1. https://victorio.uit.no/langtech/trunk/langs/est/,
2. https://victorio.uit.no/langtech/trunk/experiment-langs/est/
- Estonian – Finnish statistical machine translation demo
- Estonian – Finnish rule-based machine translation resources and documentation.
- Finnish – Saami rule-based machine translation.
- Finnish – Estonian rule-based machine translation.
3. Related efforts, stemming (partially) from the project
- Rule-based MT course Nov 2-13 2015, Tartu (http://wiki.apertium.org/wiki/Tartu_Apertium_Course)
- ACL SIG for Computational Linguistics for Uralic Languages https://acl-sigur.github.io/)
4. Publications
- Heiki-Jaan Kaalep. (2015). Eesti verbi vormistik. Keel ja Kirjandus, 1, 1 - 15.

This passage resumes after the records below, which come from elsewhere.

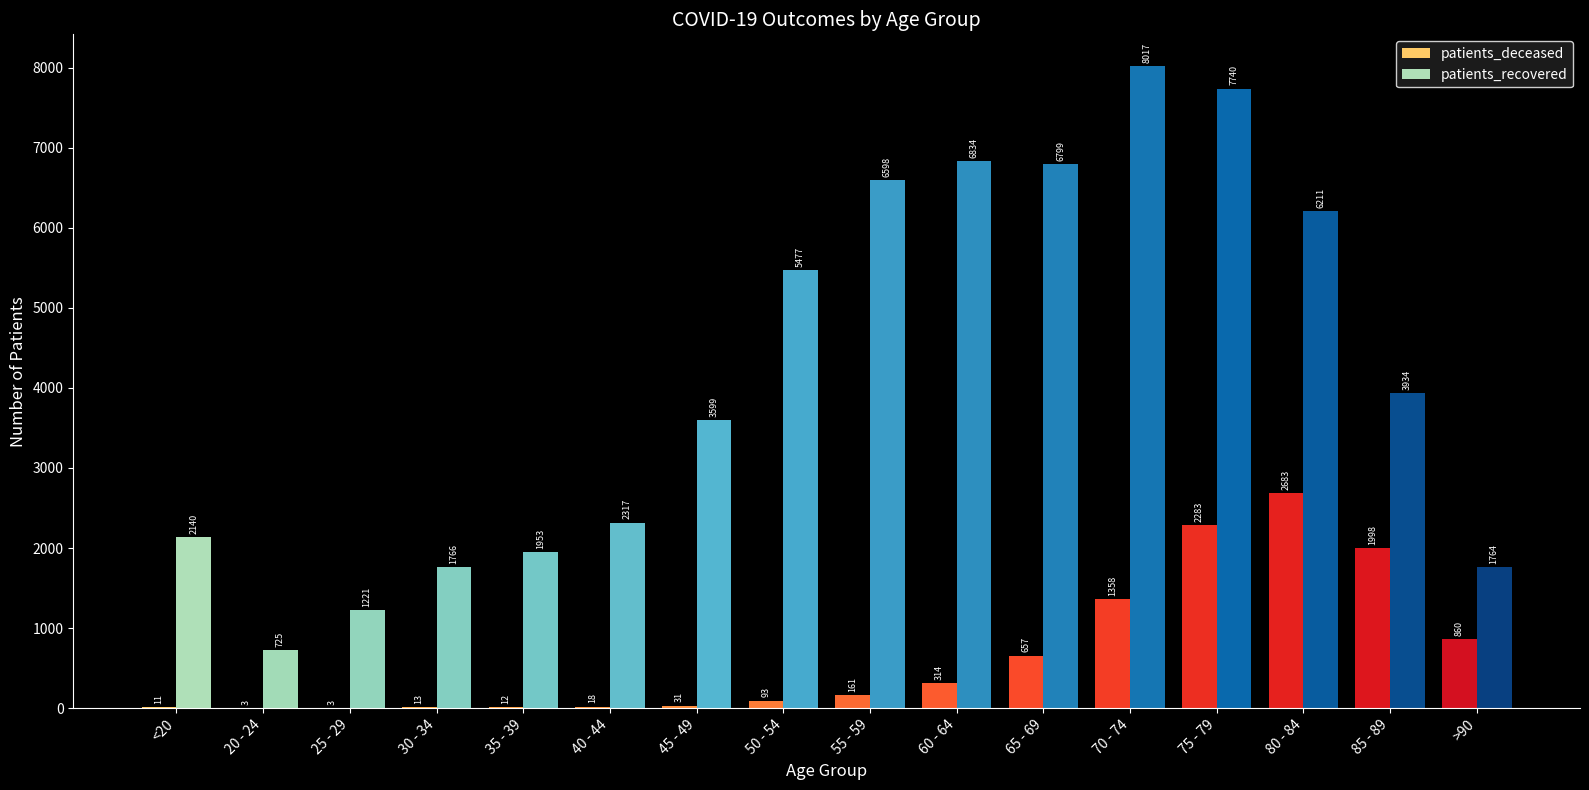

Does the chart contain stacked bars?

No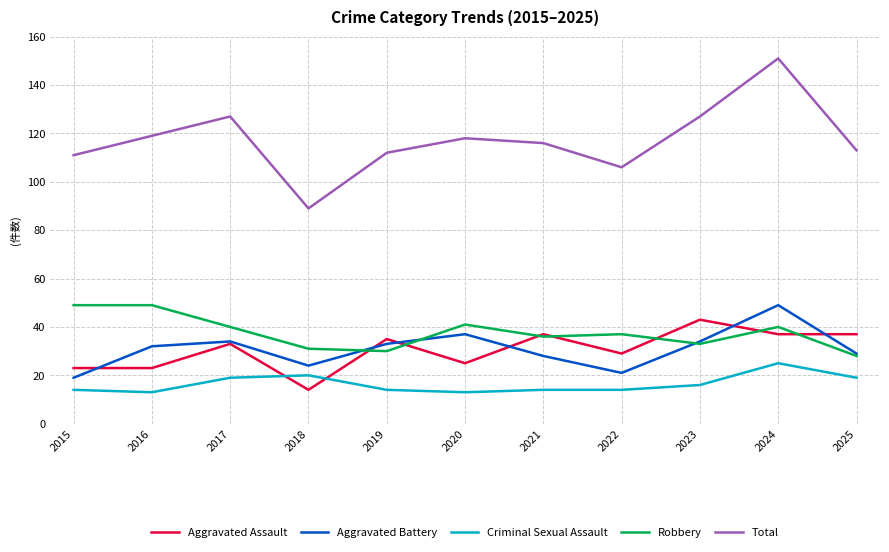

What is the greatest value displayed?

151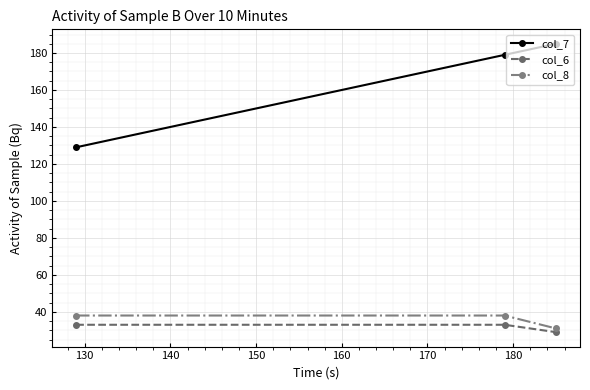

Which series has the largest total across all categories?

col_7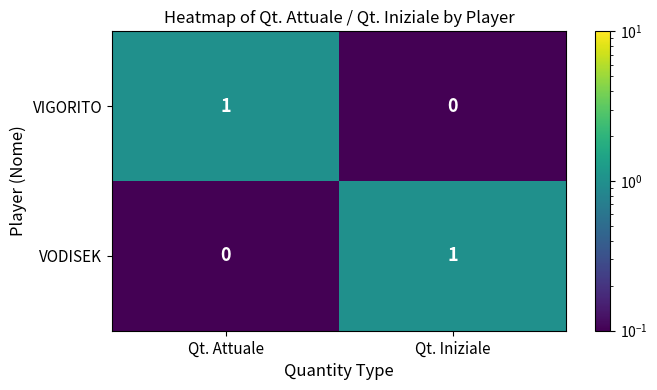

Is it true that VIGORITO equals 1 at Qt. Attuale?

True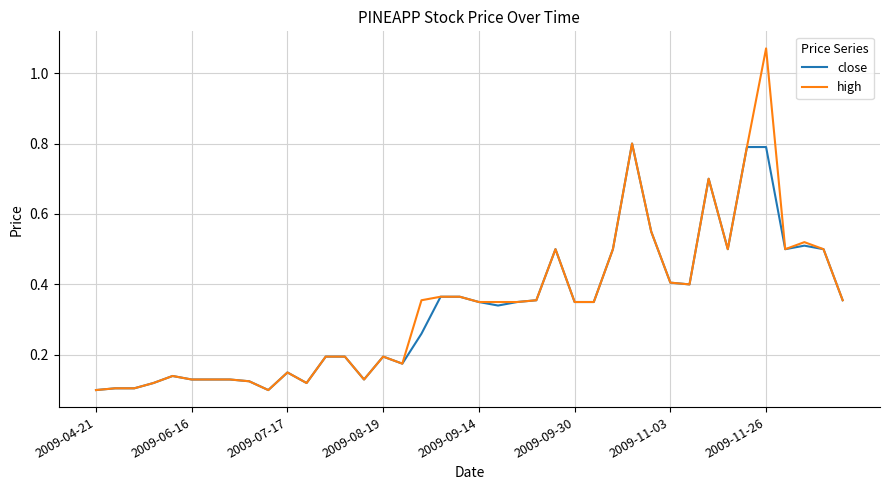

Which series has the largest range (max minus min)?

high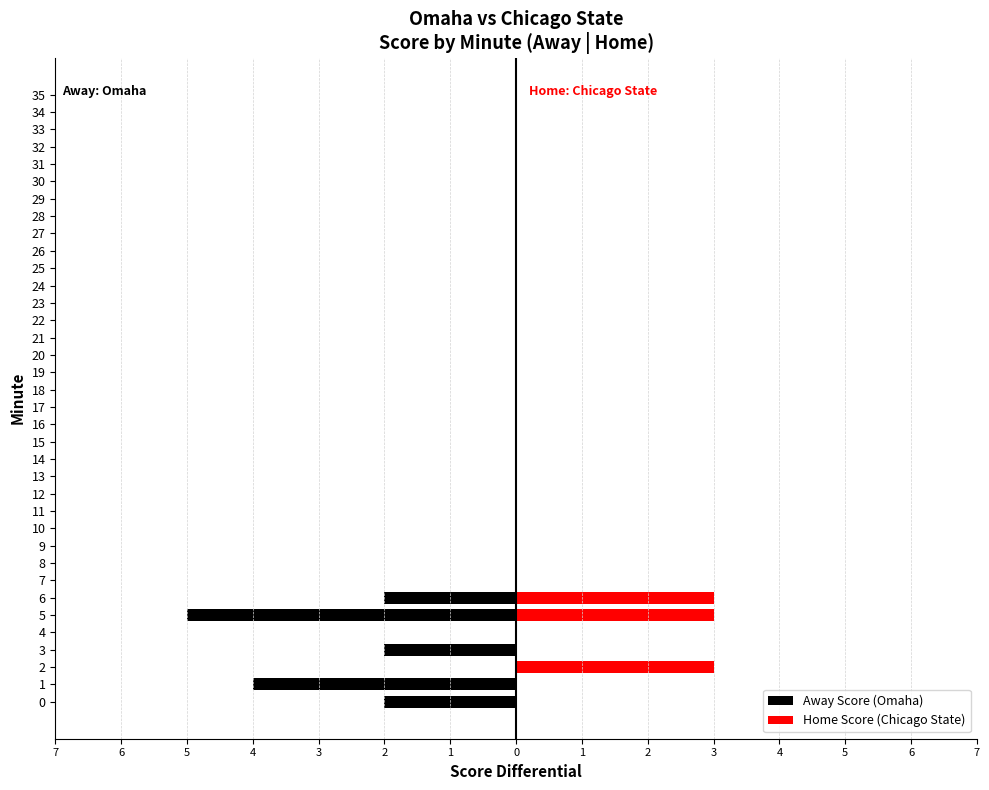

What is the difference between the maximum and minimum values in the Away Score (Omaha) series?

5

- Uibo, Heli; Pruulmann-Vengerfeldt, Jaak; Rueter, Jack; Iva, Sulev (2015). Oahpa! Õpi! Opiq! Developing free online programs for learning Estonian and Võro. In: Proceedings of the 4th workshop on NLP for Computer Assisted Language Learning at NODALIDA 2015: 4th workshop on NLP for computer-assisted language learning, Vilnius, Lithuania, May 11-13, 2015. Ed. Elena Volodina, Lars Borin, Ildikó Pilán. Linköping: Linköping University Electronic Press, 51−64. (NEALT Proceedings Series 26 / Linköping Electronic Conference Proceedings 114).
- Heiki-Jaan Kaalep. (2016). Kas Google on ühe- või kahesilbiline sõna? (Is Google a mono- or a disyllabic word?). Keel ja Kirjandus, 1, 1 - 15.
- Kadri Muischnek, Kaili Müürisep, Tiina Puolakainen (2016) Estonian Dependency Treebank: from Constraint Grammar tagset to Universal Dependencies. (http://www.lrec-conf.org/proceedings/lrec2016/pdf/411_Paper.pdf)
- Kadri Muischnek, Kaili Müürisep, Tiina Puolakainen and Krista Liin (2016). Parsing Estonian: Tools and Resources. In: Second International Workshop on Computational Linguistics for Uralic Languages.